_Problem_
Exactly as written, print every line of the listing below and omit its pictures.

_Records shown_
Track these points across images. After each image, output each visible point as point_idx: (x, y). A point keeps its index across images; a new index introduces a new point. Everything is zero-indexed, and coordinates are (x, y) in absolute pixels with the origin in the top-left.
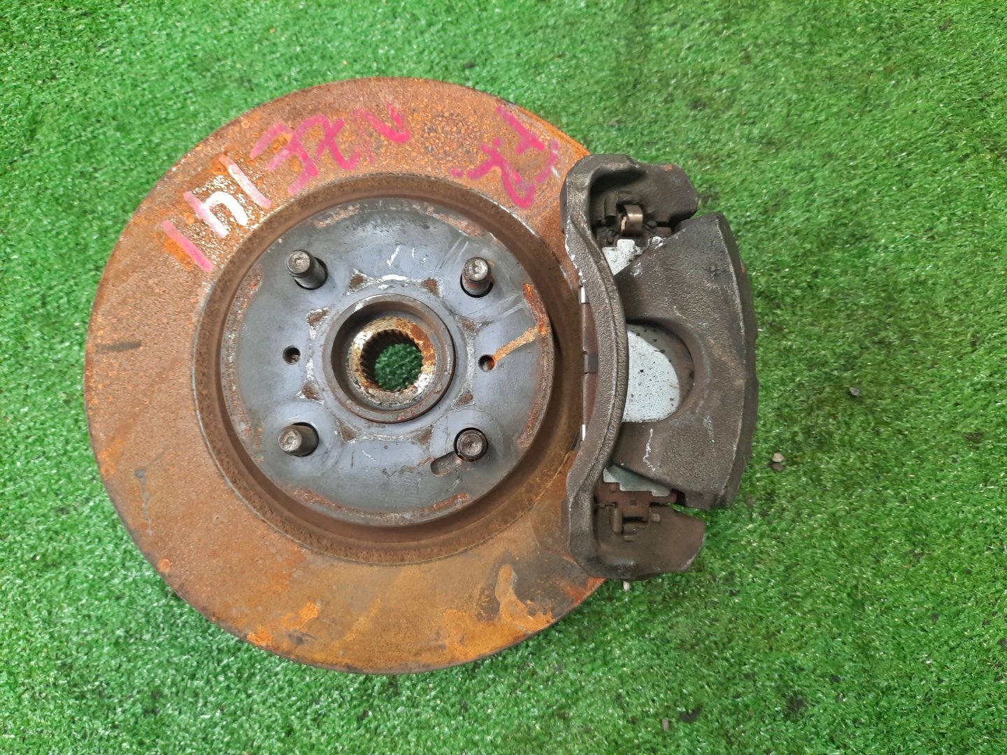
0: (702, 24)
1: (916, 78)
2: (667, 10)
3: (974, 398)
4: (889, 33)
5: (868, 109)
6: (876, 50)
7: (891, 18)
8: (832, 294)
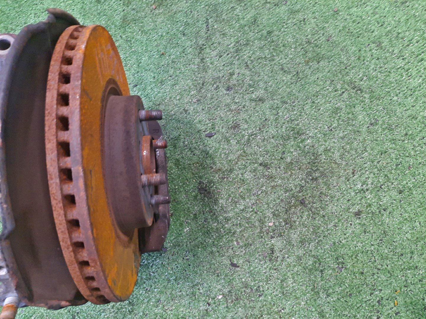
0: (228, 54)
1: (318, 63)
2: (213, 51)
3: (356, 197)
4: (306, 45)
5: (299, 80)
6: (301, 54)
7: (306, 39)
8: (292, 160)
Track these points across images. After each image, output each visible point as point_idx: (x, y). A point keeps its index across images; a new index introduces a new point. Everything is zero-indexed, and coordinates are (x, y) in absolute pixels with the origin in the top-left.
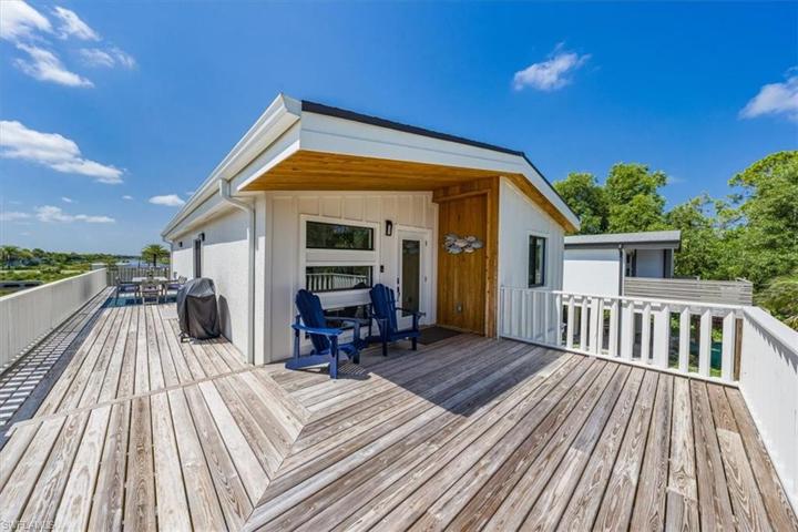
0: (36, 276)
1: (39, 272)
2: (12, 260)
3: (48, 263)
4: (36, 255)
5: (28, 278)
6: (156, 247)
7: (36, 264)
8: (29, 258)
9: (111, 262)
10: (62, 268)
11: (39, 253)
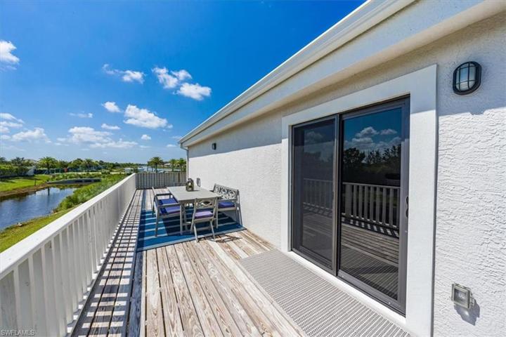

_Completed exercise_
Track these points across images. After each image, output each visible point as point_idx: (x, y). A point keeps its index across images; a new index introduces a new point. Everything is zero-indexed, and coordinates are (x, y) in absolute pixels with the origin in the top-left.
0: (702, 24)
1: (916, 78)
2: (667, 10)
3: (974, 398)
4: (889, 33)
5: (868, 109)
6: (876, 50)
7: (891, 18)
8: (832, 294)
0: (228, 54)
1: (318, 63)
2: (213, 51)
3: (356, 197)
4: (306, 45)
5: (299, 80)
6: (301, 54)
7: (306, 39)
8: (292, 160)
Track these points across images. After each image, output each visible point as point_idx: (x, y). A point keeps its index across images; a new index introduces a new point. Everything is zero-indexed, and coordinates are (x, y) in absolute pixels with the origin in the top-left.
0: (36, 276)
1: (39, 272)
2: (12, 260)
3: (48, 263)
4: (36, 255)
5: (28, 278)
6: (156, 247)
7: (36, 264)
8: (29, 258)
9: (111, 262)
10: (62, 268)
11: (39, 253)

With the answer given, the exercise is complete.